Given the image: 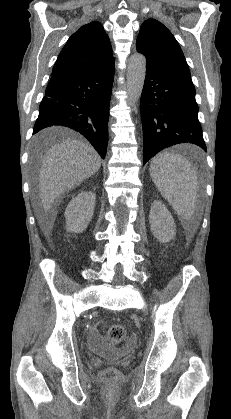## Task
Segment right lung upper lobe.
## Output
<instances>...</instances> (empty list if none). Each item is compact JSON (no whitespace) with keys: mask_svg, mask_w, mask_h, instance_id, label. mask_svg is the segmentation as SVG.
Returning a JSON list of instances; mask_svg holds the SVG:
<instances>
[{"mask_svg":"<svg viewBox=\"0 0 231 419\" xmlns=\"http://www.w3.org/2000/svg\"><path fill=\"white\" fill-rule=\"evenodd\" d=\"M113 63L108 35L99 22L93 21L68 39L55 62L52 75L92 72Z\"/></svg>","mask_w":231,"mask_h":419,"instance_id":"obj_1","label":"right lung upper lobe"}]
</instances>
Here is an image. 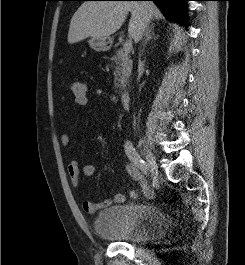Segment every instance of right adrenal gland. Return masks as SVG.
Returning a JSON list of instances; mask_svg holds the SVG:
<instances>
[{
  "instance_id": "2a0ac1e0",
  "label": "right adrenal gland",
  "mask_w": 245,
  "mask_h": 265,
  "mask_svg": "<svg viewBox=\"0 0 245 265\" xmlns=\"http://www.w3.org/2000/svg\"><path fill=\"white\" fill-rule=\"evenodd\" d=\"M153 30H154V24L151 25L150 29H149V30L147 31V33H146V39H145V41H144L142 51H144V49H145L147 43H148L150 40L158 38V35L155 36Z\"/></svg>"
}]
</instances>
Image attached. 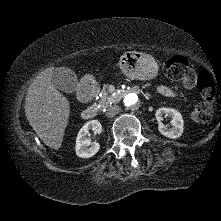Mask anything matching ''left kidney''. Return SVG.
....
* **Ejercicio planteado**:
Recopila todas las líneas de las filas que contienen la palabra "label" y cópialas tal como aparecen. Distingue entre mayúsculas y minúsculas.

* **Respuesta completa**:
<instances>...</instances> (empty list if none). Each item is compact JSON (no whitespace) with keys: mask_svg, mask_w, mask_h, instance_id, label. mask_svg is the segmentation as SVG.
[{"mask_svg":"<svg viewBox=\"0 0 231 419\" xmlns=\"http://www.w3.org/2000/svg\"><path fill=\"white\" fill-rule=\"evenodd\" d=\"M113 63L108 35L99 22L93 21L68 39L55 62L52 75L92 72Z\"/></svg>","mask_w":231,"mask_h":419,"instance_id":"obj_1","label":"right lung upper lobe"}]
  "label": "right adrenal gland",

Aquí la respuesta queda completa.